===== Materials provided
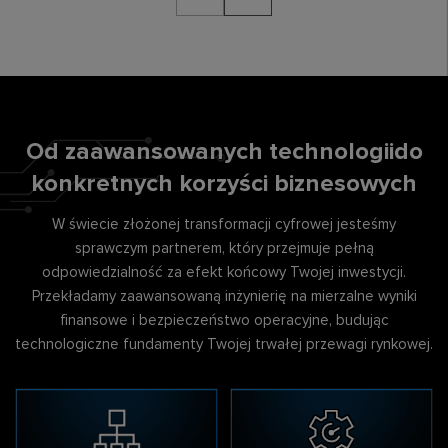
Project management we
Doradztwo technologiczne
Podniesienie wartości
wdrożeniach
i projekty SWAP
nieruchomości poprzez
Od zaawansowanych technologii
do
telekomunikacyjnych
infrastruktury sieciowej
nowoczesną łączność
konkretnych korzyści biznesowych
W świecie złożonej transformacji cyfrowej jesteśmy
Sieć core, IP i network assurance
sprawczym partnerem, który przejmuje pełną
Technologie łączności dla nieruchomości i
odpowiedzialność za efekt końcowy Twojej inwestycji.
obiektów
Przekładamy zaawansowaną inżynierię na mierzalne wyniki
finansowe i bezpieczeństwo operacyjne, budując
technologiczne fundamenty Twojej trwałej przewagi rynkowej.
Wdrożenia projektów IP
Network assurance i digital
twin
Distributed Antenna
Private 5G
System DAS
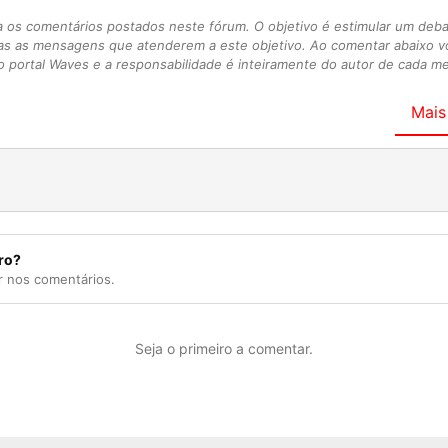
s comentários postados neste fórum. O objetivo é estimular um debate
as as mensagens que atenderem a este objetivo. Ao comentar abaixo 
 portal Waves e a responsabilidade é inteiramente do autor de cada 
Mais
ro?
r nos comentários.
Seja o primeiro a comentar.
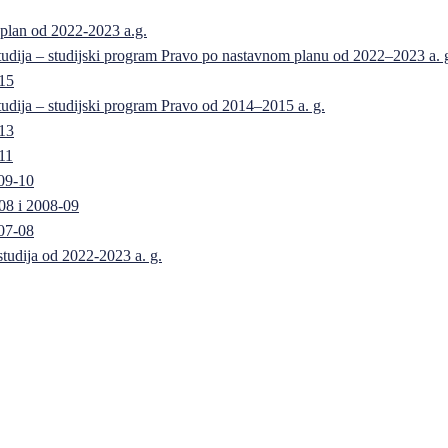
 plan od 2022-2023 a.g.
 studija – studijski program Pravo po nastavnom planu od 2022–2023 a. 
-15
 studija – studijski program Pravo od 2014–2015 a. g.
-13
11
09-10
08 i 2008-09
07-08
 studija od 2022-2023 a. g.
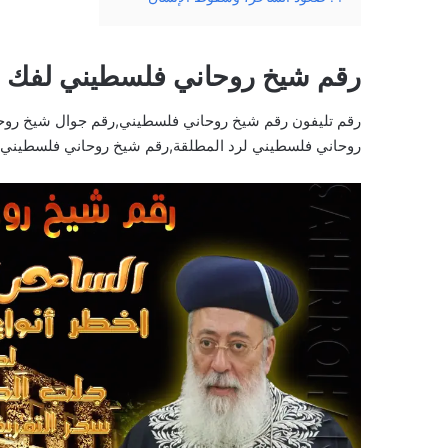
رقم شيخ روحاني فلسطيني لفك 
رقم تليفون رقم شيخ روحاني فلسطيني,رقم جوال شيخ رو
روحاني فلسطيني لرد المطلقة,رقم شيخ روحاني فلسطيني ل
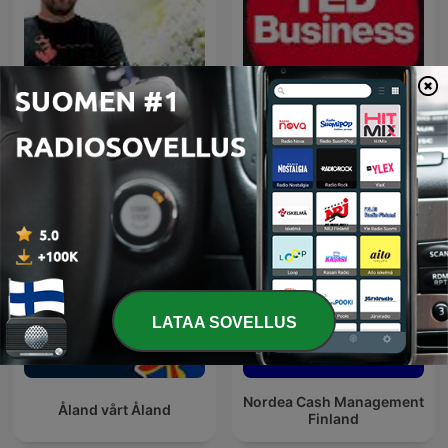
Ålands Radio -
TED Business
Sommarprat 2025
LATAA SOVELLUS
Nordea Cash Management
Åland vårt Åland
Finland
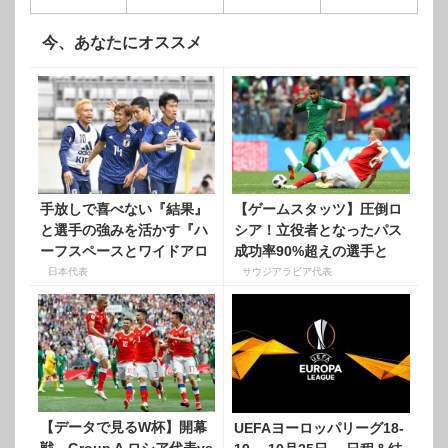
今、あなたにオススメ
手放しで喜べない『結果』
【ゲームスタッツ】圧倒ロ
と選手の強みを活かす『ハ
シア！立役者となったパス
ーフスペースとワイドアロ
成功率90%超えの選手と
ー』
は？
日本代表
サウジアラビア代表
【データで見るW杯】開幕
UEFAヨーロッパリーグ18-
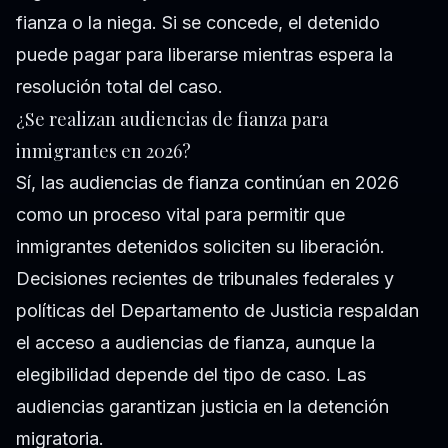
fianza o la niega. Si se concede, el detenido
puede pagar para liberarse mientras espera la
resolución total del caso.
¿Se realizan audiencias de fianza para
inmigrantes en 2026?
Sí, las audiencias de fianza continúan en 2026
como un proceso vital para permitir que
inmigrantes detenidos soliciten su liberación.
Decisiones recientes de tribunales federales y
políticas del Departamento de Justicia respaldan
el acceso a audiencias de fianza, aunque la
elegibilidad depende del tipo de caso. Las
audiencias garantizan justicia en la detención
migratoria.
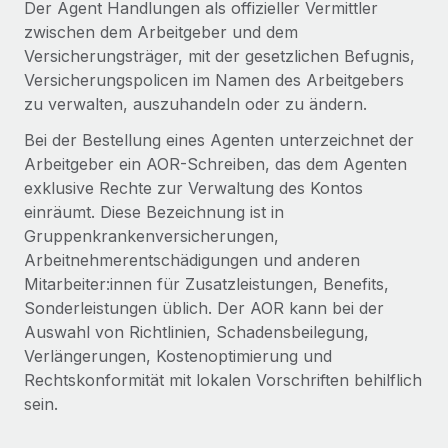
Der Agent Handlungen als offizieller Vermittler
Globales Onboarding und Verwalten von
Gesamtbeschäftigungskosten
zwischen dem Arbeitgeber und dem
Anmelden
Freelancer:innen
Nederlands
Versicherungsträger, mit der gesetzlichen Befugnis,
WACHSTUMSPHASE
Honorarzahlungen berechnen
PEO
Versicherungspolicen im Namen des Arbeitgebers
Français
Informationen zu möglichen Währungen und
Startups
Auslagern von komplexen HR-Aufgaben
zu verwalten, auszuhandeln oder zu ändern.
Abwicklungsfristen für globale Freelancer:innen
Agile HR- und Payroll-Lösungen für wachsende
Deutsch
Unternehmen
Bei der Bestellung eines Agenten unterzeichnet der
Arbeitgeber ein AOR-Schreiben, das dem Agenten
INFRASTRUKTUR
LERNEN MIT REMOTE
Mittelstand
Español
exklusive Rechte zur Verwaltung des Kontos
Remote Embedded
Maßgeschneiderte HR-Lösungen, um Teams zu
Forschung und Leitfäden
einräumt. Diese Bezeichnung ist in
Nahtlose Integration der HR in bestehende Abläufe
vergrößern
Italiano
Gruppenkrankenversicherungen,
Fallstudien
Arbeitnehmerentschädigungen und anderen
Plattform
Enterprise
Português (Portugal)
Mitarbeiter:innen für Zusatzleistungen, Benefits,
Integrierte HR-Kernfunktionen für dein Team
HR-Glossar
Globale HR für Konzerne und Großunternehmen
Sonderleistungen üblich. Der AOR kann bei der
Verknüpfen
Neu
日本語
Auswahl von Richtlinien, Schadensbeilegung,
Checklisten und Vorlagen
Verknüpfung beliebiger KI-Tools mit Remote über unser
Verlängerungen, Kostenoptimierung und
PARTNER WERDEN
Bibliothek für Stellenbeschreibungen
한국어
MCP
Rechtskonformität mit lokalen Vorschriften behilflich
Strategische Technologiepartner
sein.
Webinare
Integrationen
Flexible Einbettung von Global-HR-Funktionen in deine
中文（简体）
Plattform
Prozessoptimierung mit unverzichtbaren Business-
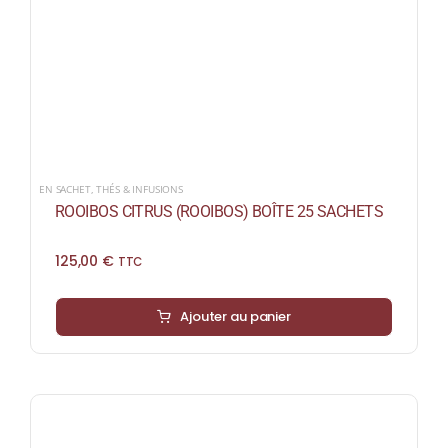
EN SACHET
,
THÉS & INFUSIONS
ROOIBOS CITRUS (ROOIBOS) BOÎTE 25 SACHETS
125,00
€
TTC
Ajouter au panier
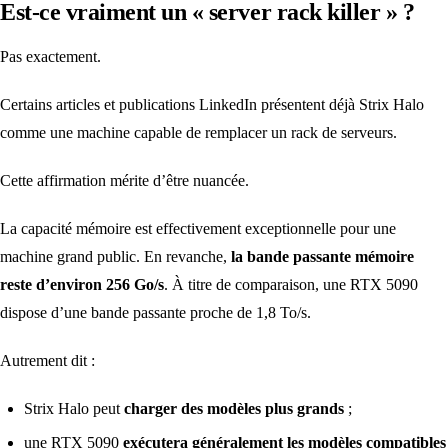
Est-ce vraiment un « server rack killer » ?
Pas exactement.
Certains articles et publications LinkedIn présentent déjà Strix Halo
comme une machine capable de remplacer un rack de serveurs.
Cette affirmation mérite d’être nuancée.
La capacité mémoire est effectivement exceptionnelle pour une
machine grand public. En revanche,
la bande passante mémoire
reste d’environ 256 Go/s
. À titre de comparaison, une RTX 5090
dispose d’une bande passante proche de 1,8 To/s.
Autrement dit :
Strix Halo peut
charger des modèles plus grands
;
une RTX 5090
exécutera généralement les modèles compatibles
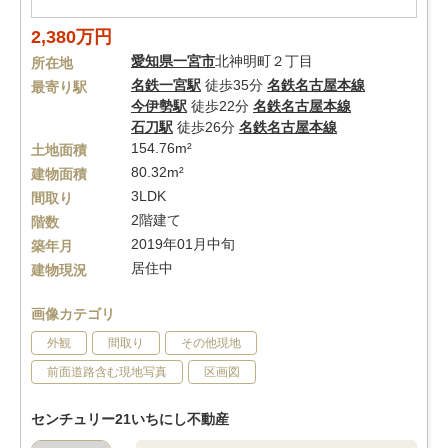
2,380万円
愛知県
一宮市
北神明町２丁目
所在地
名鉄一宮駅
徒歩35分
名鉄名古屋本線
最寄り駅
今伊勢駅
徒歩22分
名鉄名古屋本線
石刀駅
徒歩26分
名鉄名古屋本線
154.76m²
土地面積
80.32m²
建物面積
3LDK
間取り
2階建て
階数
2019年01月中旬
築年月
居住中
建物現況
画像カテゴリ
外観
間取り
その他現地
前面道路含む現地写真
区画図
センチュリー21いちにし不動産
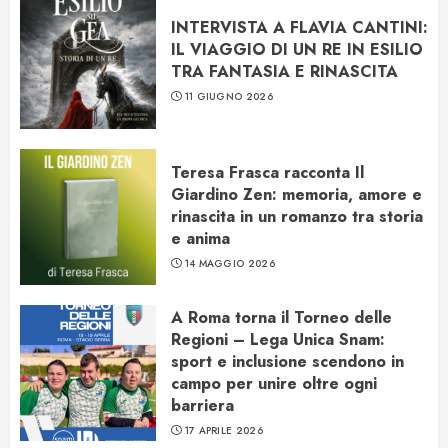
INTERVISTA A FLAVIA CANTINI:
IL VIAGGIO DI UN RE IN ESILIO
TRA FANTASIA E RINASCITA
11 GIUGNO 2026
Teresa Frasca racconta Il
Giardino Zen: memoria, amore e
rinascita in un romanzo tra storia
e anima
14 MAGGIO 2026
A Roma torna il Torneo delle
Regioni – Lega Unica Snam:
sport e inclusione scendono in
campo per unire oltre ogni
barriera
17 APRILE 2026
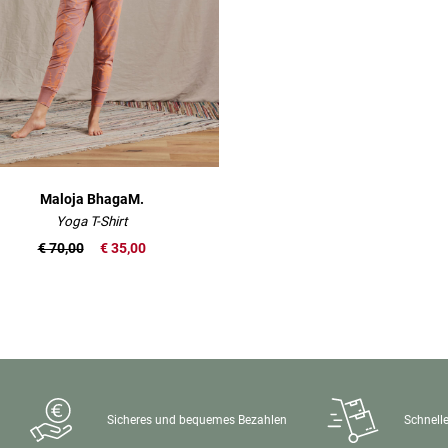
Maloja BhagaM.
Yoga T-Shirt
€ 70,00
€ 35,00
Sicheres und bequemes Bezahlen
Schnelle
==========
Job: Retype each of the entries above exactly as it appears, with no pictures.

Solution:
Project management we
Doradztwo technologiczne
Podniesienie wartości
wdrożeniach
i projekty SWAP
nieruchomości poprzez
Od zaawansowanych technologii
do
telekomunikacyjnych
infrastruktury sieciowej
nowoczesną łączność
konkretnych korzyści biznesowych
W świecie złożonej transformacji cyfrowej jesteśmy
Sieć core, IP i network assurance
sprawczym partnerem, który przejmuje pełną
Technologie łączności dla nieruchomości i
odpowiedzialność za efekt końcowy Twojej inwestycji.
obiektów
Przekładamy zaawansowaną inżynierię na mierzalne wyniki
finansowe i bezpieczeństwo operacyjne, budując
technologiczne fundamenty Twojej trwałej przewagi rynkowej.
Wdrożenia projektów IP
Network assurance i digital
twin
Distributed Antenna
Private 5G
System DAS
s comentários postados neste fórum. O objetivo é estimular um debate
as as mensagens que atenderem a este objetivo. Ao comentar abaixo 
 portal Waves e a responsabilidade é inteiramente do autor de cada 
Mais
ro?
r nos comentários.
Seja o primeiro a comentar.
 plan od 2022-2023 a.g.
 studija – studijski program Pravo po nastavnom planu od 2022–2023 a. 
-15
 studija – studijski program Pravo od 2014–2015 a. g.
-13
11
09-10
08 i 2008-09
07-08
 studija od 2022-2023 a. g.
رقم شيخ روحاني فلسطيني لفك 
رقم تليفون رقم شيخ روحاني فلسطيني,رقم جوال شيخ رو
روحاني فلسطيني لرد المطلقة,رقم شيخ روحاني فلسطيني ل
Ålands Radio -
TED Business
Sommarprat 2025
LATAA SOVELLUS
Nordea Cash Management
Åland vårt Åland
Finland
今、あなたにオススメ
手放しで喜べない『結果』
【ゲームスタッツ】圧倒ロ
と選手の強みを活かす『ハ
シア！立役者となったパス
ーフスペースとワイドアロ
成功率90%超えの選手と
ー』
は？
日本代表
サウジアラビア代表
【データで見るW杯】開幕
UEFAヨーロッパリーグ18-
fianza o la niega. Si se concede, el detenido
puede pagar para liberarse mientras espera la
resolución total del caso.
¿Se realizan audiencias de fianza para
inmigrantes en 2026?
Sí, las audiencias de fianza continúan en 2026
como un proceso vital para permitir que
inmigrantes detenidos soliciten su liberación.
Decisiones recientes de tribunales federales y
políticas del Departamento de Justicia respaldan
el acceso a audiencias de fianza, aunque la
elegibilidad depende del tipo de caso. Las
audiencias garantizan justicia en la detención
migratoria.
Der Agent Handlungen als offizieller Vermittler
Globales Onboarding und Verwalten von
Gesamtbeschäftigungskosten
zwischen dem Arbeitgeber und dem
Anmelden
Freelancer:innen
Nederlands
Versicherungsträger, mit der gesetzlichen Befugnis,
WACHSTUMSPHASE
Honorarzahlungen berechnen
PEO
Versicherungspolicen im Namen des Arbeitgebers
Français
Informationen zu möglichen Währungen und
Startups
Auslagern von komplexen HR-Aufgaben
zu verwalten, auszuhandeln oder zu ändern.
Abwicklungsfristen für globale Freelancer:innen
Agile HR- und Payroll-Lösungen für wachsende
Deutsch
Unternehmen
Bei der Bestellung eines Agenten unterzeichnet der
Arbeitgeber ein AOR-Schreiben, das dem Agenten
INFRASTRUKTUR
LERNEN MIT REMOTE
Mittelstand
Español
exklusive Rechte zur Verwaltung des Kontos
Remote Embedded
Maßgeschneiderte HR-Lösungen, um Teams zu
Forschung und Leitfäden
einräumt. Diese Bezeichnung ist in
Nahtlose Integration der HR in bestehende Abläufe
vergrößern
Italiano
Gruppenkrankenversicherungen,
Fallstudien
Arbeitnehmerentschädigungen und anderen
Plattform
Enterprise
Português (Portugal)
Mitarbeiter:innen für Zusatzleistungen, Benefits,
Integrierte HR-Kernfunktionen für dein Team
HR-Glossar
Globale HR für Konzerne und Großunternehmen
Sonderleistungen üblich. Der AOR kann bei der
Verknüpfen
Neu
日本語
Auswahl von Richtlinien, Schadensbeilegung,
Checklisten und Vorlagen
Verknüpfung beliebiger KI-Tools mit Remote über unser
Verlängerungen, Kostenoptimierung und
PARTNER WERDEN
Bibliothek für Stellenbeschreibungen
한국어
MCP
Rechtskonformität mit lokalen Vorschriften behilflich
Strategische Technologiepartner
sein.
Webinare
Integrationen
Flexible Einbettung von Global-HR-Funktionen in deine
中文（简体）
Plattform
Prozessoptimierung mit unverzichtbaren Business-
EN SACHET
,
THÉS & INFUSIONS
ROOIBOS CITRUS (ROOIBOS) BOÎTE 25 SACHETS
125,00
€
TTC
Ajouter au panier
Est-ce vraiment un « server rack killer » ?
Pas exactement.
Certains articles et publications LinkedIn présentent déjà Strix Halo
comme une machine capable de remplacer un rack de serveurs.
Cette affirmation mérite d’être nuancée.
La capacité mémoire est effectivement exceptionnelle pour une
machine grand public. En revanche,
la bande passante mémoire
reste d’environ 256 Go/s
. À titre de comparaison, une RTX 5090
dispose d’une bande passante proche de 1,8 To/s.
Autrement dit :
Strix Halo peut
charger des modèles plus grands
;
une RTX 5090
exécutera généralement les modèles compatibles
2,380万円
愛知県
一宮市
北神明町２丁目
所在地
名鉄一宮駅
徒歩35分
名鉄名古屋本線
最寄り駅
今伊勢駅
徒歩22分
名鉄名古屋本線
石刀駅
徒歩26分
名鉄名古屋本線
154.76m²
土地面積
80.32m²
建物面積
3LDK
間取り
2階建て
階数
2019年01月中旬
築年月
居住中
建物現況
画像カテゴリ
外観
間取り
その他現地
前面道路含む現地写真
区画図
センチュリー21いちにし不動産
INTERVISTA A FLAVIA CANTINI:
IL VIAGGIO DI UN RE IN ESILIO
TRA FANTASIA E RINASCITA
11 GIUGNO 2026
Teresa Frasca racconta Il
Giardino Zen: memoria, amore e
rinascita in un romanzo tra storia
e anima
14 MAGGIO 2026
A Roma torna il Torneo delle
Regioni – Lega Unica Snam:
sport e inclusione scendono in
campo per unire oltre ogni
barriera
17 APRILE 2026
Maloja BhagaM.
Yoga T-Shirt
€ 70,00
€ 35,00
Sicheres und bequemes Bezahlen
Schnelle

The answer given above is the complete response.